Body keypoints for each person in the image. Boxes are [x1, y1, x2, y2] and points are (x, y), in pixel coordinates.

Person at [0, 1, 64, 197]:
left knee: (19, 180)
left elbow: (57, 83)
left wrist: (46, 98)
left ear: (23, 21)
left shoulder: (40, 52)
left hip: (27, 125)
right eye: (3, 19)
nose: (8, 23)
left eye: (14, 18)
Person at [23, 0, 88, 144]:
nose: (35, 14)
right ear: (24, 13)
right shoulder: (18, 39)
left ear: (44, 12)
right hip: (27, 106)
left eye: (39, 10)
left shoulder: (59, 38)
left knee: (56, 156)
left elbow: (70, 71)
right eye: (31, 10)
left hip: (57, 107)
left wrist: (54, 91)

- - - - - - -

:: Task goal ::
Retype the material above in full, exactly.

:: Result of this exercise ::
Body keypoints for each person in the image. Boxes are [x1, y1, x2, y2] and points are (x, y), in pixel coordinates.

Person at [0, 1, 64, 197]:
left knee: (19, 180)
left elbow: (57, 83)
left wrist: (46, 98)
left ear: (23, 21)
left shoulder: (40, 52)
left hip: (27, 125)
right eye: (3, 19)
nose: (8, 23)
left eye: (14, 18)
Person at [23, 0, 88, 144]:
nose: (35, 14)
right ear: (24, 13)
right shoulder: (18, 39)
left ear: (44, 12)
right hip: (27, 106)
left eye: (39, 10)
left shoulder: (59, 38)
left knee: (56, 156)
left elbow: (70, 71)
right eye: (31, 10)
left hip: (57, 107)
left wrist: (54, 91)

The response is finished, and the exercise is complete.